"Les américains taxent 
les producteurs de coton africains 
pour reconstruire les tours du World Trade Center."

Ce jeudi 28 novembre 2002, j’ai eu l’occasion d’échanger avec un groupe de producteurs de coton du sud-ouest du Burkina Faso. Je leur ai demandé s’ils savaient pourquoi le prix d’achat du coton-graine (c’est à dire le coton tel qu’il est fourni par le producteur pour être porté et traité à l’usine d’égrenage) était passé, pour la meilleure qualité (« premier choix ») de 200 FCFA le kilo (la saison 2001 – 2002) à 175 FCFA pour la récolte actuelle (saison 2002 – 2003). Voici la réponse que j’ai obtenu :

"Les américains taxent les producteurs de coton africain pour reconstruire les tours du World Trade Center."

Ce producteur parlait sérieusement. Il n’a pas dit cela pour nous faire rire. C’est vraiment ce qui se dit, ce que les gens croient dans son village, et sans doute dans quelques autres.

Cela veut dire que les organisations paysannes (spécialement l’UNPCB), les médias (mais surtout les radios locales) ont encore beaucoup à faire pour informer l’ensemble des producteurs de coton.

Mais tout n’est pas faux dans cette assertion. Quelque part, ils ont compris que les américains étaient la cause de la baisse de leurs recettes (compte tenu du coût de production de ce coton, cela représente une baisse de 25 % de leur bénéfice). En effet, c’est bien parce que les producteurs de coton américains sont subventionnés qu’ils produisent tant de coton, et donc qu’ils inondent le marché mondial. Et c’est bien cette surproduction qui entraîne l’effondrement des cours sur le marché mondial. Les usines d’égrenage qui achètent le coton aux producteurs africains sont obligées de s’adapter au marché mondial.

Voici ce qu’en disent des voix mieux informées (comme celle de M. Eric Hazard de l’ONG Enda – Sénégal, ou encore celle d’OXFAM)

Les subventions américaines condamnent les producteurs de coton africain à la pauvreté.

Si ces politiques de subventions vont à l’encontre des règles de l’OMC, elles sont aussi et surtout l’exact contraire de la devise américaine « Trade not Aid ». Certaines études estiment que pour l’année 2001, les 8 producteurs d’Afrique de l’Ouest ont perdu près de 191 millions de dollars directement du fait des subventions américaines. De nombreux travaux confirment ces tendances lourdes et quelques statistiques peuvent facilement les illustrer :

Lorsque le Mali recevait 37 millions de dollars de l’aide américaine, il en perdait près de 43 millions, soit 1,7 % de son PIB ou 8 % de ses recettes d’exportation.

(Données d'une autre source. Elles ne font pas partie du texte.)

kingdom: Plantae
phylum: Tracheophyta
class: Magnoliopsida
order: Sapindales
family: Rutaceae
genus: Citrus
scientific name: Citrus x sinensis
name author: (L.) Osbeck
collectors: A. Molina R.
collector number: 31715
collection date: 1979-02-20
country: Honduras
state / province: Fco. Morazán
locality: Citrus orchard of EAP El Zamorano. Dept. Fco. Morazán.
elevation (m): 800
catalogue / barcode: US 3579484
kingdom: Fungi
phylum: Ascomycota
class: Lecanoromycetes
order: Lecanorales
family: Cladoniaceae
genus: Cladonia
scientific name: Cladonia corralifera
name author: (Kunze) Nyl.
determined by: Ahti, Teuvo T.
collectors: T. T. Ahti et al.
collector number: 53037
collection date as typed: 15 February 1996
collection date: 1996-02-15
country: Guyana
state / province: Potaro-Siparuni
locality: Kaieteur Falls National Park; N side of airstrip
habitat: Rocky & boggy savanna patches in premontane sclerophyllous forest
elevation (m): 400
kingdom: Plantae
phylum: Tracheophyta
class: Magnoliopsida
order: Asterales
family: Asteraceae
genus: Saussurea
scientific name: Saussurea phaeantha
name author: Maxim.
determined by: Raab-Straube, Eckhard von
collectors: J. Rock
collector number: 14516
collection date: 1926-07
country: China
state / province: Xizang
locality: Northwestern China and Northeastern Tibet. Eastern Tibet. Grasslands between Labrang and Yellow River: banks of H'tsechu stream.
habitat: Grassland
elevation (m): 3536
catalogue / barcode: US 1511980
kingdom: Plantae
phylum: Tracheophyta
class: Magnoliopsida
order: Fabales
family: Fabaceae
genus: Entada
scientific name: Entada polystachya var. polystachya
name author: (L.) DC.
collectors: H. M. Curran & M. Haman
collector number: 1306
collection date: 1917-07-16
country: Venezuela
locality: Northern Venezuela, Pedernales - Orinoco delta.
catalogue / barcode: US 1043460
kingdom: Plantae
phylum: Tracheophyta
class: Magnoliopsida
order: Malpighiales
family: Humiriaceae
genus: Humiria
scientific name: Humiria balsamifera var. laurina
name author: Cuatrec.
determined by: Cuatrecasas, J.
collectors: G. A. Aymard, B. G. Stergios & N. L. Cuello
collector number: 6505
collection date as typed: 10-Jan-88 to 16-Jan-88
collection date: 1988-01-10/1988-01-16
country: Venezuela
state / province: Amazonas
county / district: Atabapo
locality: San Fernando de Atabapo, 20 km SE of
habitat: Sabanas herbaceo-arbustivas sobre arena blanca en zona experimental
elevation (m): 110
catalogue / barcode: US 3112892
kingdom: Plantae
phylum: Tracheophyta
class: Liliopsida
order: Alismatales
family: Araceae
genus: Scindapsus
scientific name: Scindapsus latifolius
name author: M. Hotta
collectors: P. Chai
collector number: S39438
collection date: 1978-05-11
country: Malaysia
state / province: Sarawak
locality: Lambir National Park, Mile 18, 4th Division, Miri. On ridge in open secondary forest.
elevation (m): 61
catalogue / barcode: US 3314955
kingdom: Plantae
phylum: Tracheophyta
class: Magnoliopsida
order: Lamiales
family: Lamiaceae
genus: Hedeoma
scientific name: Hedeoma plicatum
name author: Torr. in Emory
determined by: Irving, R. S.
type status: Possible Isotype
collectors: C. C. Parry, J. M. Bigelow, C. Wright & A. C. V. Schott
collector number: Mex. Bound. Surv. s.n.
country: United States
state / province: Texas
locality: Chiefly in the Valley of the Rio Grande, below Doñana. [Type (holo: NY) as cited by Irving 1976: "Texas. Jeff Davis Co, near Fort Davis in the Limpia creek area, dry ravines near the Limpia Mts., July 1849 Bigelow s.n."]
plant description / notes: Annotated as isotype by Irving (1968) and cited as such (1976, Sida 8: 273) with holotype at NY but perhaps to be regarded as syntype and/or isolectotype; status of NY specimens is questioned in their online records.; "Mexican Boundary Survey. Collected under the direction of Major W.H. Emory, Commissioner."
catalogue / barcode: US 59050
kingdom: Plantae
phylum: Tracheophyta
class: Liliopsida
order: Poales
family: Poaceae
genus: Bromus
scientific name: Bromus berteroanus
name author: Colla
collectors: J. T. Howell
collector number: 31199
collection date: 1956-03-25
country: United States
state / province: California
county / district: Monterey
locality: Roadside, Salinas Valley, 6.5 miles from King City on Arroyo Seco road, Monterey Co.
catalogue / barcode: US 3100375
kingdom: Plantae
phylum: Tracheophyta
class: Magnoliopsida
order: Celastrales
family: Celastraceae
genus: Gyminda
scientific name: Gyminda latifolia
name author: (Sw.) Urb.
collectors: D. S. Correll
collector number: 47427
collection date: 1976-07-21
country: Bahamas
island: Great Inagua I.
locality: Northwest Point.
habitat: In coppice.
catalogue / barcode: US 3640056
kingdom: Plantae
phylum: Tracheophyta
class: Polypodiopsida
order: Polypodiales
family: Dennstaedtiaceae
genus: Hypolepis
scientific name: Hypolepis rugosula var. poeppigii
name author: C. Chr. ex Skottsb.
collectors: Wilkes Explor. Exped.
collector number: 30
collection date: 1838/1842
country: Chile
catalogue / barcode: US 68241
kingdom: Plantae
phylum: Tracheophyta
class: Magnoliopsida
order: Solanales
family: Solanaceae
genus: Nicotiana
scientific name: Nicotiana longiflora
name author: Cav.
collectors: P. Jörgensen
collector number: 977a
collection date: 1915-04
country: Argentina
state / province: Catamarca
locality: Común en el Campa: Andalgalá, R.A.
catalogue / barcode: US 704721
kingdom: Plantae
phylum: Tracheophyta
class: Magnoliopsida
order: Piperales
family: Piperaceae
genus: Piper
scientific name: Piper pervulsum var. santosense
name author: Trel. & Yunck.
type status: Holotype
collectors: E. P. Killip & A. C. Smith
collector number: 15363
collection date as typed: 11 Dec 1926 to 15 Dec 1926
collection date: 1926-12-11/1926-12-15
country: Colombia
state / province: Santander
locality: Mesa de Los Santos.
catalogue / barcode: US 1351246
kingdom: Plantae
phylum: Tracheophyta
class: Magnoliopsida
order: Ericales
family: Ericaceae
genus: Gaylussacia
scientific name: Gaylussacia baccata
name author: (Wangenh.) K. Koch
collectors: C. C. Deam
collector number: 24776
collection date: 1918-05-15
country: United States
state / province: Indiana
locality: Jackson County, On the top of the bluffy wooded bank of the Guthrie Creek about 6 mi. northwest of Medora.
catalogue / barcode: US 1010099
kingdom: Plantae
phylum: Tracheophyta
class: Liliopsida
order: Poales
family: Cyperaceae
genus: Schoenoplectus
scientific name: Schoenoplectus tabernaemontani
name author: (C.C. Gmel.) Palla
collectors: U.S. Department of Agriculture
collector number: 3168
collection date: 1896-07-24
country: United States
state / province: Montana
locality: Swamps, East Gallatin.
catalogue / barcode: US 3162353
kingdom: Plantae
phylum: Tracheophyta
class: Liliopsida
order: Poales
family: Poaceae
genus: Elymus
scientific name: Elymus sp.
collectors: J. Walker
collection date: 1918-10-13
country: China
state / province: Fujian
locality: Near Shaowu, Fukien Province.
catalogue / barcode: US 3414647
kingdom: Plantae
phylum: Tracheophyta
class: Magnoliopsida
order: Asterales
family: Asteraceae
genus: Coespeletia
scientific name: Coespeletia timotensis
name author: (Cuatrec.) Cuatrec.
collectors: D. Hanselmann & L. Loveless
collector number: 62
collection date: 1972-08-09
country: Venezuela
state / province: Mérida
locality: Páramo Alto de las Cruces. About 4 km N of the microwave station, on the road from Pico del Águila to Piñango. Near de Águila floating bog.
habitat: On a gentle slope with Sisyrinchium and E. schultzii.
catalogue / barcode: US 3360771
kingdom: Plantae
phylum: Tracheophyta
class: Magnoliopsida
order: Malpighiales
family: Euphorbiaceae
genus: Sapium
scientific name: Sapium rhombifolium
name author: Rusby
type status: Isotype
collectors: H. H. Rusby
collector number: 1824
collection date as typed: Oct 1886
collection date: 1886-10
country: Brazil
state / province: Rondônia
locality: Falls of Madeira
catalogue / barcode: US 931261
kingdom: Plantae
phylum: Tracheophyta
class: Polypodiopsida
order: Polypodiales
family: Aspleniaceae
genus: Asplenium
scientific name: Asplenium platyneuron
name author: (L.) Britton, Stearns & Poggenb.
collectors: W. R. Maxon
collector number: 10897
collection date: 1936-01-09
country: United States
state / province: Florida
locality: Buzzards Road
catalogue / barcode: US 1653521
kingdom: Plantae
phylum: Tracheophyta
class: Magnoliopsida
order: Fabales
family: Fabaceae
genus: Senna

Au Tchad, au Bénin, au Burkina Faso…, les fonds reçus au titre de l’allégement de la dette, à travers l’initiative PPTE, par certains pays seront inférieurs aux sommes perdues par les filières cotonnières.

Afin de payer les prix garantis aux producteurs de coton, l’Etat Burkinabé a contracté de nouvelles lignes de prêt auprès des institutions de Brettons Wood, un comble pour une culture censée lui rapporter des devises !

Enfin, nous retiendrons que les producteurs de coton américains reçoivent des subventions trois fois supérieures au budget global que l’USAID consacre à quelques 500 millions de personnes en Afrique.

Conclusion :

Quand les fédérations nationales de producteurs de coton ont lancé leur appel solennel contre les subventions aux producteurs américains et européens, elles ne disposaient pas de ces chiffres. Mais très vite, elles ont compris que c’était l’avenir de chaque producteur de coton africain qui était en jeu. Elles ont été les premières à réagir, avant les gouvernements ou les sociétés d’égrenage. Elles ont trouvé des appuis auprès d’associations de solidarité internationale. Le travail de plaidoyer et de lobbying de ces fédérations nationales de producteurs de coton ouest africaines a participé, de façon directe et indirecte, à l’intérêt que la Banque Mondiale et le FMI ont porté à ces filières lors de leurs réunions annuelles du mois d’octobre passé. C’est peut être là que se trouve l’enseignement le plus important des filières cotonnières ouest africaines : désormais, il sera difficile d’ignorer les organisations paysannes dans l’élaboration de toute politique agricole. C’est un encouragement pour le mouvement paysan, et un avertissement aux responsables politiques, comme aux « experts » des organisations internationales et aux partenaires au développement.